Only one stretch of the records below is wanted: the lines from the one holding "114: (472, 614)" through the one holding "136: (419, 635)". Return it exactly, both ends included.

╔══

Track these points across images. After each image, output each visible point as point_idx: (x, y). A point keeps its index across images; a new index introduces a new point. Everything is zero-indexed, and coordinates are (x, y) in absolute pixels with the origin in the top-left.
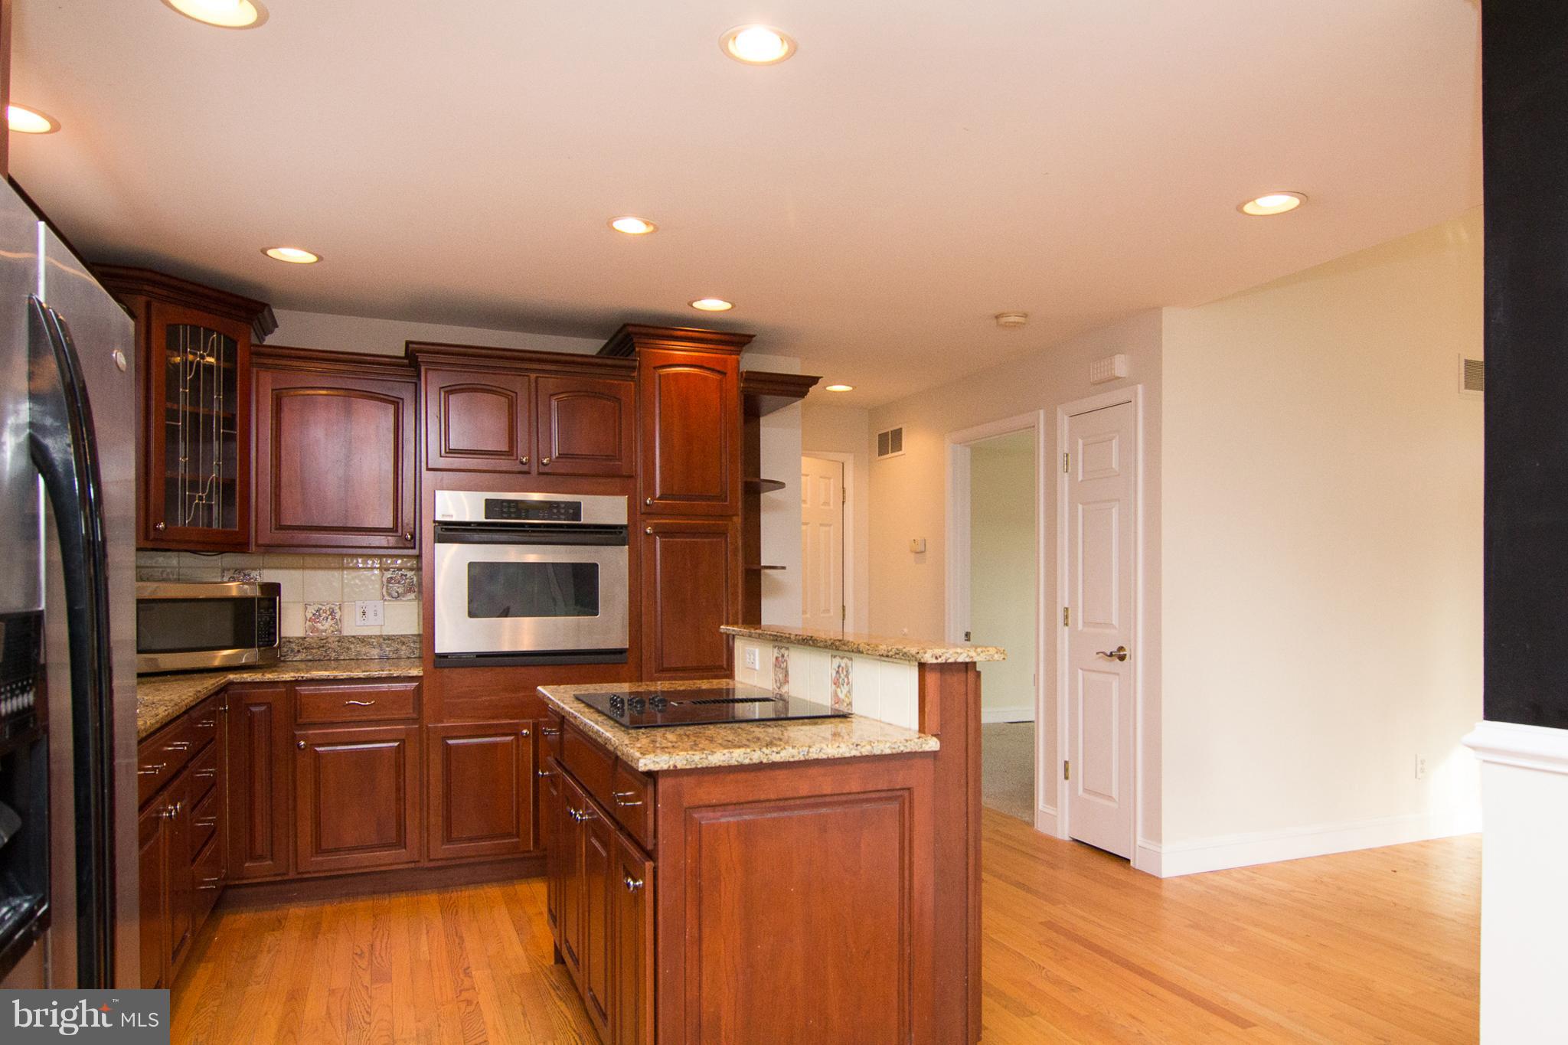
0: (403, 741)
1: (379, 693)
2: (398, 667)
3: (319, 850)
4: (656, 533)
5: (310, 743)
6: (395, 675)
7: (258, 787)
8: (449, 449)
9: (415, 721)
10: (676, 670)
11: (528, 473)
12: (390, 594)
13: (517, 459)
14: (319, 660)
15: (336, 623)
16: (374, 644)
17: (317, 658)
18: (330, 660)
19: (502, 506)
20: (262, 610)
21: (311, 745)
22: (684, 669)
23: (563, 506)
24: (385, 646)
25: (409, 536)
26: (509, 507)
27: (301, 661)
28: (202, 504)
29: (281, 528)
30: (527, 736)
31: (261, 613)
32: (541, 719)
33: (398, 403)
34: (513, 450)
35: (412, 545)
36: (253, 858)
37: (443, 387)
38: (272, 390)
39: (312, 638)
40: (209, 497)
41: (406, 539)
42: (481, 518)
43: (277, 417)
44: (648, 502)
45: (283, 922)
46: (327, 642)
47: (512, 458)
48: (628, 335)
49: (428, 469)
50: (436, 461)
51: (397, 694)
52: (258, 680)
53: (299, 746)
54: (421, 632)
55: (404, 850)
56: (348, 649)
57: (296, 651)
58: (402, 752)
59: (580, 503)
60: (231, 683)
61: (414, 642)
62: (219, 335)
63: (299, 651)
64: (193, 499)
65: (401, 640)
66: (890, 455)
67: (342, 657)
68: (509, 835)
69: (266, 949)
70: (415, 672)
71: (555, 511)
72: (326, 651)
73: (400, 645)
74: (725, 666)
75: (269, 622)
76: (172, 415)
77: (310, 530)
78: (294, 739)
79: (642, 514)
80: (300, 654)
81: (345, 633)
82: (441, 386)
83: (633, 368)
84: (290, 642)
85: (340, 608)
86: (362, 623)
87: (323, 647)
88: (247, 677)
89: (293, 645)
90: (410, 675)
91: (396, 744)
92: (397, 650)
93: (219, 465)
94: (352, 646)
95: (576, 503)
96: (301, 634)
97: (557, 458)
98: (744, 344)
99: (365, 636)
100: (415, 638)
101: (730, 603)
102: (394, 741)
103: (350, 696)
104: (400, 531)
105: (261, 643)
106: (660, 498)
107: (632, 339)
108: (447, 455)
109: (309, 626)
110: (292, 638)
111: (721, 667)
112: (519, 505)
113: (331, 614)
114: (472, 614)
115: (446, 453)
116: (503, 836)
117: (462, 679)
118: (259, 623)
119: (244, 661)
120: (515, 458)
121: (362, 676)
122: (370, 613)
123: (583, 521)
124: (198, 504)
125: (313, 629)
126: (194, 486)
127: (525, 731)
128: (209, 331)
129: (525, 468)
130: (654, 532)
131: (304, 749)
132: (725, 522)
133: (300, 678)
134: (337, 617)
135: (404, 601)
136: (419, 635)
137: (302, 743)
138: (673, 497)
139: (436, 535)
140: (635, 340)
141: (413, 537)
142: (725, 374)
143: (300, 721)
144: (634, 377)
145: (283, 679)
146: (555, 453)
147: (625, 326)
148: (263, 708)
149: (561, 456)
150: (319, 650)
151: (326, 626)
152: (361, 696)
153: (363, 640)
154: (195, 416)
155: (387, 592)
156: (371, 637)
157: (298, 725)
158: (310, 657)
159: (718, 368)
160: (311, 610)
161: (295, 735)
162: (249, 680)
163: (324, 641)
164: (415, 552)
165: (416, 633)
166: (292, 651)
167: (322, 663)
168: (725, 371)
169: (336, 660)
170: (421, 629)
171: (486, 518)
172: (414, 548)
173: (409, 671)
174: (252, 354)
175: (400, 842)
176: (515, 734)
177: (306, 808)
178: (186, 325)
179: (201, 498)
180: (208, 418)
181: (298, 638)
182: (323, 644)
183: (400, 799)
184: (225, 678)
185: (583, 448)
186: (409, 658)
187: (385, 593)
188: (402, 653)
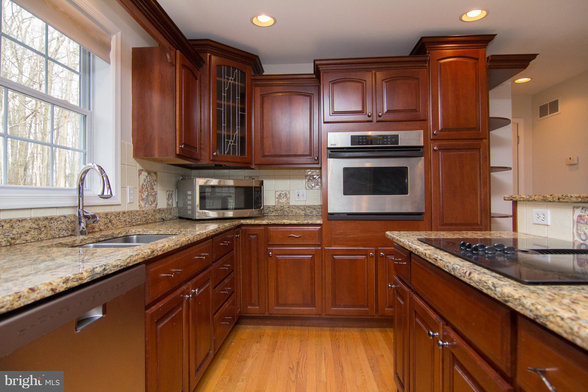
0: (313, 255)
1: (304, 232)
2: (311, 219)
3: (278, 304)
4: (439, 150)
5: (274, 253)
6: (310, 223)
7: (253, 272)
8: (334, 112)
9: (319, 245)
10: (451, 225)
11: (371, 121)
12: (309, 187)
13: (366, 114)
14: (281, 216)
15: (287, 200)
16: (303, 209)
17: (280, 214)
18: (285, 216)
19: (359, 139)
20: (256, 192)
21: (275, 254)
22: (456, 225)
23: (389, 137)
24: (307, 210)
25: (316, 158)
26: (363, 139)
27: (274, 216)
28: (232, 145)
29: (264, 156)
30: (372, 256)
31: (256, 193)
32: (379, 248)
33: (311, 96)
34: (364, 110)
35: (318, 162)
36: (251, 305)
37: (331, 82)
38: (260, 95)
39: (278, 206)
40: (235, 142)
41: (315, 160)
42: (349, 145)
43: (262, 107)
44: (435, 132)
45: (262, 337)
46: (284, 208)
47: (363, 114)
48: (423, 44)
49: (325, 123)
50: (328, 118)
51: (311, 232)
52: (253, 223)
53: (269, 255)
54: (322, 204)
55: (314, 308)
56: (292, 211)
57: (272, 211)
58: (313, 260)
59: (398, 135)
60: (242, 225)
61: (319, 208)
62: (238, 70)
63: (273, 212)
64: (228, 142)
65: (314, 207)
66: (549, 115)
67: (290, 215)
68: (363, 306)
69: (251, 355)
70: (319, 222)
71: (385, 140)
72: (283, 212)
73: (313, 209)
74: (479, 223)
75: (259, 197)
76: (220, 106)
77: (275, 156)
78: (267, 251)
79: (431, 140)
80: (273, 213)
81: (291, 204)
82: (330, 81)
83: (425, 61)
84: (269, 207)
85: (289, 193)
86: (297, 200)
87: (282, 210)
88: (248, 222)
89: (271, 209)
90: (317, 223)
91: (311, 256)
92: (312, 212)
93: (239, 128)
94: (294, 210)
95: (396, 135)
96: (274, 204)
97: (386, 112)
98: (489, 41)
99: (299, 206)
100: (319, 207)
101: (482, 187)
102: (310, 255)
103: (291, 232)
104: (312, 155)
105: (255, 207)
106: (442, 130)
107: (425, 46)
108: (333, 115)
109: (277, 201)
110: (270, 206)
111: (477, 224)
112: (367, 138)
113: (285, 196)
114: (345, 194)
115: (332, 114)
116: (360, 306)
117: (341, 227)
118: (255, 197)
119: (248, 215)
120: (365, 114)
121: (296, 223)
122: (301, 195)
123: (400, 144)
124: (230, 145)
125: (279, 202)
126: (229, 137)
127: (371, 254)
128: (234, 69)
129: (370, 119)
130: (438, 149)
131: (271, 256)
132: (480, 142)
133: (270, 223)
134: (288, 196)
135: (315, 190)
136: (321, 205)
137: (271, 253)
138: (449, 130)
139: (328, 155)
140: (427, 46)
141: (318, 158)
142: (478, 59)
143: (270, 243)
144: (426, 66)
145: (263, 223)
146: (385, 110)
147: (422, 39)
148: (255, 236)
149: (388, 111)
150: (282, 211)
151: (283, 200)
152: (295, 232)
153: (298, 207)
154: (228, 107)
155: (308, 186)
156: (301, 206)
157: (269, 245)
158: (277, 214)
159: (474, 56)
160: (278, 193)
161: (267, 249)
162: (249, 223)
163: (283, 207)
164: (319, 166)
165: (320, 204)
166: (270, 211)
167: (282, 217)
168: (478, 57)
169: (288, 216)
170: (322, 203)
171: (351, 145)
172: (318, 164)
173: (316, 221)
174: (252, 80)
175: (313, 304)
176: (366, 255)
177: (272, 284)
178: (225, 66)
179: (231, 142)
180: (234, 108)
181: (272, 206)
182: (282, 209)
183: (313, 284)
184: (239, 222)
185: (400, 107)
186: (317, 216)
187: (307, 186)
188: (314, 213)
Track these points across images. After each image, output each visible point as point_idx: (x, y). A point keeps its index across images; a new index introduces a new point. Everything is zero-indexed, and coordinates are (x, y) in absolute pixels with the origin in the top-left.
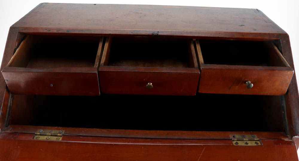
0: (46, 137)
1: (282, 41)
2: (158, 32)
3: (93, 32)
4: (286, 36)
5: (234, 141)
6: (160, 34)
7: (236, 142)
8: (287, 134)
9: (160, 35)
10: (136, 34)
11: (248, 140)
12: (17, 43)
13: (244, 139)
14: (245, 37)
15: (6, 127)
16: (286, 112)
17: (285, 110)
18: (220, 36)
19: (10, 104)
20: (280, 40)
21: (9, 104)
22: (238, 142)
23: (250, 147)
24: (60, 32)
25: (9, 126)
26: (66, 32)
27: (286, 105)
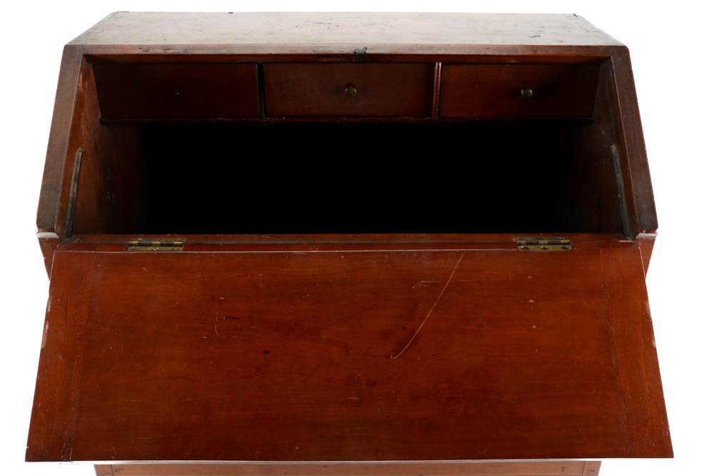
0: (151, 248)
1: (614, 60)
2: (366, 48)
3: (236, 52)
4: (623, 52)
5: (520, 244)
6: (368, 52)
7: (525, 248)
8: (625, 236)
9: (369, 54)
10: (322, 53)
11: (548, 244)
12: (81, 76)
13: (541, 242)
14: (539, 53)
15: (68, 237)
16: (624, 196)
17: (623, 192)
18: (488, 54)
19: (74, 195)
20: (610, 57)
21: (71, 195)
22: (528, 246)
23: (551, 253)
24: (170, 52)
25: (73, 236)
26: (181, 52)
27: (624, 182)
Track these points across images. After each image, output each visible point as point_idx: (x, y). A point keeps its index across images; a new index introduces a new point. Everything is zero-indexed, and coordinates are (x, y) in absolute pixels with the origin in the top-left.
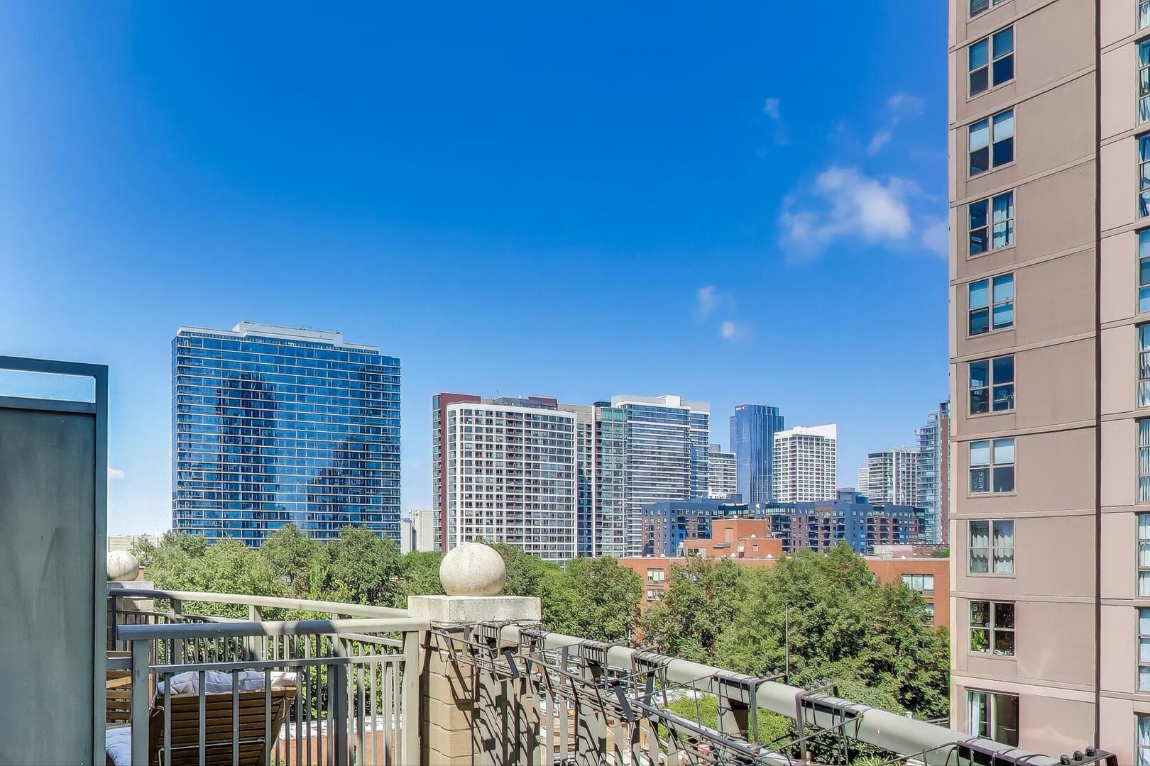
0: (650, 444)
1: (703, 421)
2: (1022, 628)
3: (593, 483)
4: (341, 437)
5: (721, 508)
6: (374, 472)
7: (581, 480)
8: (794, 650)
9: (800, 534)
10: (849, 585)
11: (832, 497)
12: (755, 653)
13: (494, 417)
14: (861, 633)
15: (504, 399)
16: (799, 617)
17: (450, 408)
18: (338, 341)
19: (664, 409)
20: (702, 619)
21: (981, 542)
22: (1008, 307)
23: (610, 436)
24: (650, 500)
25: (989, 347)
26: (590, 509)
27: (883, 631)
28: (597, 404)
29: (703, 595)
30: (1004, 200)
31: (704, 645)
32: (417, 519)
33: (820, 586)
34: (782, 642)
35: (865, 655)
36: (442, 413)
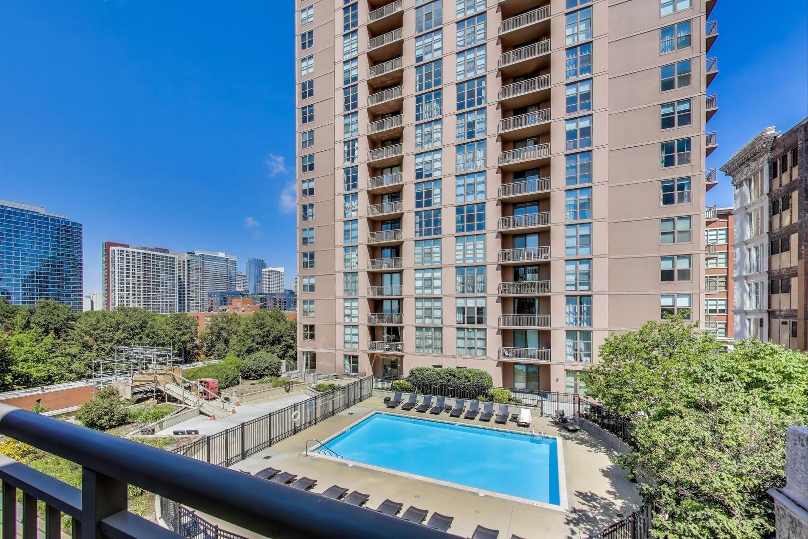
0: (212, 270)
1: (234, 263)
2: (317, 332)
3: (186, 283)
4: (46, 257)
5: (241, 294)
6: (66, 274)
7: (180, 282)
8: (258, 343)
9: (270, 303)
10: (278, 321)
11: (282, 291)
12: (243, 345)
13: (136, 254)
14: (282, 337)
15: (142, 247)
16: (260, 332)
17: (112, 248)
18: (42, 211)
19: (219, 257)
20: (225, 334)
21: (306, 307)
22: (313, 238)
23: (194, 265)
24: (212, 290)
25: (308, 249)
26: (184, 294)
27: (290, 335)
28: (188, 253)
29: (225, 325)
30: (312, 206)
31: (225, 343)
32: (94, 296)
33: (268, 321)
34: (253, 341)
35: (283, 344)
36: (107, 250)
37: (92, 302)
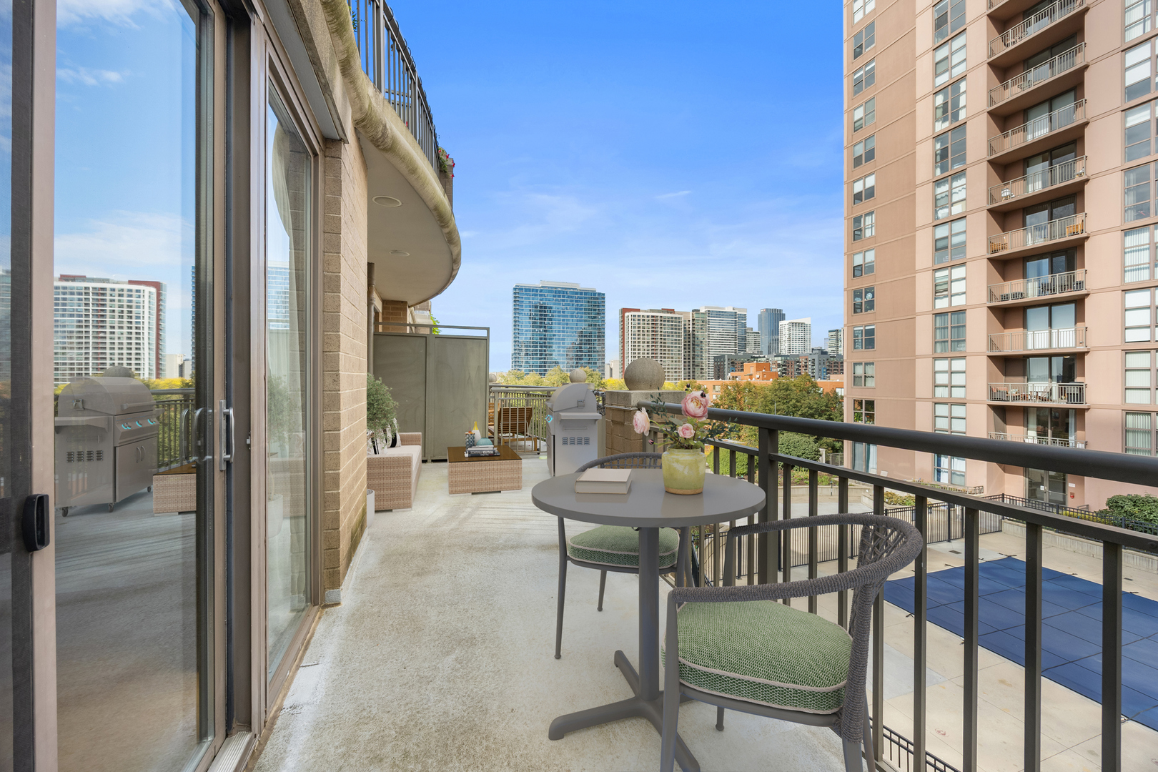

╚══

Response below:
114: (472, 614)
115: (446, 453)
116: (503, 836)
117: (462, 679)
118: (259, 623)
119: (244, 661)
120: (515, 458)
121: (362, 676)
122: (370, 613)
123: (583, 521)
124: (198, 504)
125: (313, 629)
126: (194, 486)
127: (525, 731)
128: (209, 331)
129: (525, 468)
130: (654, 532)
131: (304, 749)
132: (725, 522)
133: (300, 678)
134: (337, 617)
135: (404, 601)
136: (419, 635)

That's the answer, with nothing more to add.